La violenza della collisione – lo testimoniano i rilievi effettuati dalla polizia stradale intervenuta sul posto – è stata tale da rendere inutile qualsiasi tentativo di soccorso: Perotti è deceduto praticamente sul colpo, prima ancora che i sanitari del 118 potessero constatare l’irreversibilità delle lesioni riportate. In un contesto di tragica e assoluta desolazione, emerge però un dettaglio che, pur nella sua marginalità rispetto alla perdita di una vita umana, ha colpito gli operatori intervenuti: la cagnolina Milly, che viaggiava con l’uomo nell’abitacolo, è sopravvissuta all’impatto. L’animale, soccorso dai vigili del fuoco e affidato alle cure del caso, rappresenta l’unico testimone silenzioso di quei secondi fatali – un testimone che, ovviamente, non potrà mai raccontare cosa sia realmente accaduto all’interno dell’auto prima dello schianto.

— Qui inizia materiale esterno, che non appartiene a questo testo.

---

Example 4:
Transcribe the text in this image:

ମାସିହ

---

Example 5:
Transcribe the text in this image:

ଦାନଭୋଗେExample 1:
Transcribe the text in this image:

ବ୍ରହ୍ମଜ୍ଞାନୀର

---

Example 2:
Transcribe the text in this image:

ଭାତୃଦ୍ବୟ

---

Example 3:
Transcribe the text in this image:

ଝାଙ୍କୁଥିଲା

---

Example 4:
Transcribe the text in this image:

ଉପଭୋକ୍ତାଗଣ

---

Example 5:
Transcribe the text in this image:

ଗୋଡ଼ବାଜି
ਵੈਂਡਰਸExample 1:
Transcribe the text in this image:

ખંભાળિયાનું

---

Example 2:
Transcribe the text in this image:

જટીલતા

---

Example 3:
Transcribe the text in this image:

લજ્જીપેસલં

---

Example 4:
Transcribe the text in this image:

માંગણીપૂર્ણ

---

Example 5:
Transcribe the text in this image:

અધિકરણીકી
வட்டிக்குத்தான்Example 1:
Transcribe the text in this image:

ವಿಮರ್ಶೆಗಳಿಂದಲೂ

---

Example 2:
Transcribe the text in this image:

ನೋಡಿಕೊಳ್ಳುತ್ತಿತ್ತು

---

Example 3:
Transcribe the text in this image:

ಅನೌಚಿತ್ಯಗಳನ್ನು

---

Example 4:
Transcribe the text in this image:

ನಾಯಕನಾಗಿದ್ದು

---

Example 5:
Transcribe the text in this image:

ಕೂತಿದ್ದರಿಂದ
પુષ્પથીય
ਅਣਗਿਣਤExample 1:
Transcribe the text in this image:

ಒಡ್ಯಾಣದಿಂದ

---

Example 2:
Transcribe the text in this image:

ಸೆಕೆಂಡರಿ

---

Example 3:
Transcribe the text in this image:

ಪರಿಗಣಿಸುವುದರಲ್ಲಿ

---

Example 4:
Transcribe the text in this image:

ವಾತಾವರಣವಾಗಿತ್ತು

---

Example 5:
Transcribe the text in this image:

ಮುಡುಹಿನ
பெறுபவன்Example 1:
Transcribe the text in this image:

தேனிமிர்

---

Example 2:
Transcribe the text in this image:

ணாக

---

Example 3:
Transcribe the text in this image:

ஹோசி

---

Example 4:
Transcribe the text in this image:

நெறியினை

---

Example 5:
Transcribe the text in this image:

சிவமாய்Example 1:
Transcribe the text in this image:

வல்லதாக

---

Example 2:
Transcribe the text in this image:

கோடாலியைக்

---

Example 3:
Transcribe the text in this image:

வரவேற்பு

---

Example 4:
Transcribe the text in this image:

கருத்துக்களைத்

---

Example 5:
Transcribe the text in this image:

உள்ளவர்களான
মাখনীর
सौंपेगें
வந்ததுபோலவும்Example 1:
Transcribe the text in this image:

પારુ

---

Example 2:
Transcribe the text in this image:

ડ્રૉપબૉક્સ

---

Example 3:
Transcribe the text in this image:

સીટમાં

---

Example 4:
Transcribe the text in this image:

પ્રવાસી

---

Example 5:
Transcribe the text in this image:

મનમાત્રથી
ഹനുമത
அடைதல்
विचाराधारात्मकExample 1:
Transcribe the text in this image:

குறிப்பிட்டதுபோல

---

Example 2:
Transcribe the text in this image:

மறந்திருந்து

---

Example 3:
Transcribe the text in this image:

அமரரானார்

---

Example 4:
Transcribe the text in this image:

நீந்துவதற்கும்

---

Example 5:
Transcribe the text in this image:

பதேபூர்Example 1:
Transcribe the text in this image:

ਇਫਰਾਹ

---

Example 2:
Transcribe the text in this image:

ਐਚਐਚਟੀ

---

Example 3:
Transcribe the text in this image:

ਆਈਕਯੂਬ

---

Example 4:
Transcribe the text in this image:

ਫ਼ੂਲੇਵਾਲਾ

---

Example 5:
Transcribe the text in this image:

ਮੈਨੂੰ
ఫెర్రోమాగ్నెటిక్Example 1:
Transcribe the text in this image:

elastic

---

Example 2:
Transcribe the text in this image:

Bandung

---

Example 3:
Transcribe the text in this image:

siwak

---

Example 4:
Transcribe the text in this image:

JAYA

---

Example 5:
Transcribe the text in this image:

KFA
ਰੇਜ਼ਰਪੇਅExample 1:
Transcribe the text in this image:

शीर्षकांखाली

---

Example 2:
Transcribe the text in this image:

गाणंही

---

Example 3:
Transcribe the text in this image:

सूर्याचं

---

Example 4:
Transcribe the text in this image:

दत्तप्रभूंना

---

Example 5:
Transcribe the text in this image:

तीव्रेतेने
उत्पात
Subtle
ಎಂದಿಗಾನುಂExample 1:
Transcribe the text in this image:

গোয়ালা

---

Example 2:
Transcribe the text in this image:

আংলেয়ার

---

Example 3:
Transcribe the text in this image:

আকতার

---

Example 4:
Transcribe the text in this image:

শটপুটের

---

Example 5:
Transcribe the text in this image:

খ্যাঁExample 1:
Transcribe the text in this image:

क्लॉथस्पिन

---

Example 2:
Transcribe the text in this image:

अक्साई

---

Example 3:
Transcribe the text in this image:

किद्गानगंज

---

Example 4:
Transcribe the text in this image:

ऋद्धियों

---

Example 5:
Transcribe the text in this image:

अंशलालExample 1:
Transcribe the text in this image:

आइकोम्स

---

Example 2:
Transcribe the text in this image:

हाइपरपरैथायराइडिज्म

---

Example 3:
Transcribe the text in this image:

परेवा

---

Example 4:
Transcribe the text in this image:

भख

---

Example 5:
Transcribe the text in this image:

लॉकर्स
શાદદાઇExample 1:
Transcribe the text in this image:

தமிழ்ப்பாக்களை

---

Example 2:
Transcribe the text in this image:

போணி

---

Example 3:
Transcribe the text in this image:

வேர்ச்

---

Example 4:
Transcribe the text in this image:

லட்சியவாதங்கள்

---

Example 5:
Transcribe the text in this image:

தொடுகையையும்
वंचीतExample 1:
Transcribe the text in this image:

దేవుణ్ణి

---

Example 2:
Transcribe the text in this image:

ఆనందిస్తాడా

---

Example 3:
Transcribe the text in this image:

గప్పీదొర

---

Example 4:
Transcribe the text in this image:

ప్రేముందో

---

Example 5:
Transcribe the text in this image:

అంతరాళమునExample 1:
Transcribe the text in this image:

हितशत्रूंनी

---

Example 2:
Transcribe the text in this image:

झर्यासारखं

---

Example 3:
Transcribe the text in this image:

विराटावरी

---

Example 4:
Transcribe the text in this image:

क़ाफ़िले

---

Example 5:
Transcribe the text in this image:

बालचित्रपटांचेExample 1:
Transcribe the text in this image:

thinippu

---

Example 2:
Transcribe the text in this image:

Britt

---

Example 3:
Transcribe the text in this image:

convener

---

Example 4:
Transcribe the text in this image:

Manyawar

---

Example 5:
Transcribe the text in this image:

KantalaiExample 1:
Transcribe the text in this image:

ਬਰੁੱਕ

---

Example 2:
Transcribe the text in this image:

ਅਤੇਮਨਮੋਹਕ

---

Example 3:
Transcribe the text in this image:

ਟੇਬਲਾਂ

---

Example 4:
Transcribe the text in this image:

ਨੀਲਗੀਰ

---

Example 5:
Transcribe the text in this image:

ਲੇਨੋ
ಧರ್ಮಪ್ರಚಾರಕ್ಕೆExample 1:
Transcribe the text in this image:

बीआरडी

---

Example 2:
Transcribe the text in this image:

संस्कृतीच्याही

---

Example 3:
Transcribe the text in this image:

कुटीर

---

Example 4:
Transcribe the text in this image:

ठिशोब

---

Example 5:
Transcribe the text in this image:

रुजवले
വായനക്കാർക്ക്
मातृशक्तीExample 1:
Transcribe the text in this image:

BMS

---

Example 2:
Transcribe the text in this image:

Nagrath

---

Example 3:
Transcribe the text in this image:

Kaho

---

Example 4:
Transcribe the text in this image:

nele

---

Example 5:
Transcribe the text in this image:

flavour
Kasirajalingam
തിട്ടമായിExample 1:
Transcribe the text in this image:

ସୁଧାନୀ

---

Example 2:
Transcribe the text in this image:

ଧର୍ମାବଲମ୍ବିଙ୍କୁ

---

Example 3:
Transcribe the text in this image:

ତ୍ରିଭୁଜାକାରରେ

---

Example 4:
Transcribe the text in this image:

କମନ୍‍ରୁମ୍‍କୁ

I rilievi in corso e il profilo della vittima

Gli accertamenti disposti dalla procura, che ha aperto un fascicolo per omicidio stradale (come avviene in questi casi in attesa di sviluppi più precisi), si concentrano ora sull’analisi delle tracce di frenata sull’asfalto e sullo stato del mezzo condotto da Perotti; non è stato ancora reso noto, infatti, se l’auto abbia subito un guasto meccanico improvviso o se l’uomo abbia avuto un malore – due piste che gli inquirenti stanno verificando con la consulenza di un medico legale e di un ingegnere della mobilità. Armando Perotti, 66 anni, residente nel Varesotto ma originario di Morfasso – un piccolo centro dell’Appennino piacentino – era conosciuto nella sua comunità d’origine come una persona riservata, e nulla al momento lascia supporre che alla guida si trovasse in condizioni psicofisiche alterate da sostanze o da affaticamento. La salma, nel frattempo, è stata trasferita all’obitorio dove a disposizione dell’autorità giudiziaria verrà eventualmente disposta l’autopsia.

La tangenziale, un’arteria già segnata da altri episodi

Il tratto della Tangenziale Ovest compreso tra Corsico e Assago, pur essendo soggetto a limiti di velocità e a sistemi di controllo elettronici, ha già registrato in passato incidenti gravi – anche se pochi con dinamiche analoghe a quella di oggi, che coinvolge un mezzo pesante fermo in piazzola. L’ipotesi di un colpo di sonno o di un improvviso abbassamento della pressione arteriosa, due cause frequenti in sinistri di questo tipo su grandi arterie, resta tra le più accreditate; ma, ripetono gli investigatori, si tratta ancora di pure congetture in assenza di riscontri oggettivi. Quello che appare certo è che Milly, la cagnolina, ora accudita temporaneamente dalle strutture veterinarie di zona, non potrà che attendere, insieme ai familiari della vittima – già raggiunti dalla notizia – gli esiti di un’inchiesta destinata a chiudersi con ogni probabilità senza ulteriori colpevoli, se non il tragico e inspiegabile momento di distrazione o malessere di un uomo che stava semplicemente percorrendo un tratto di strada verso Bologna.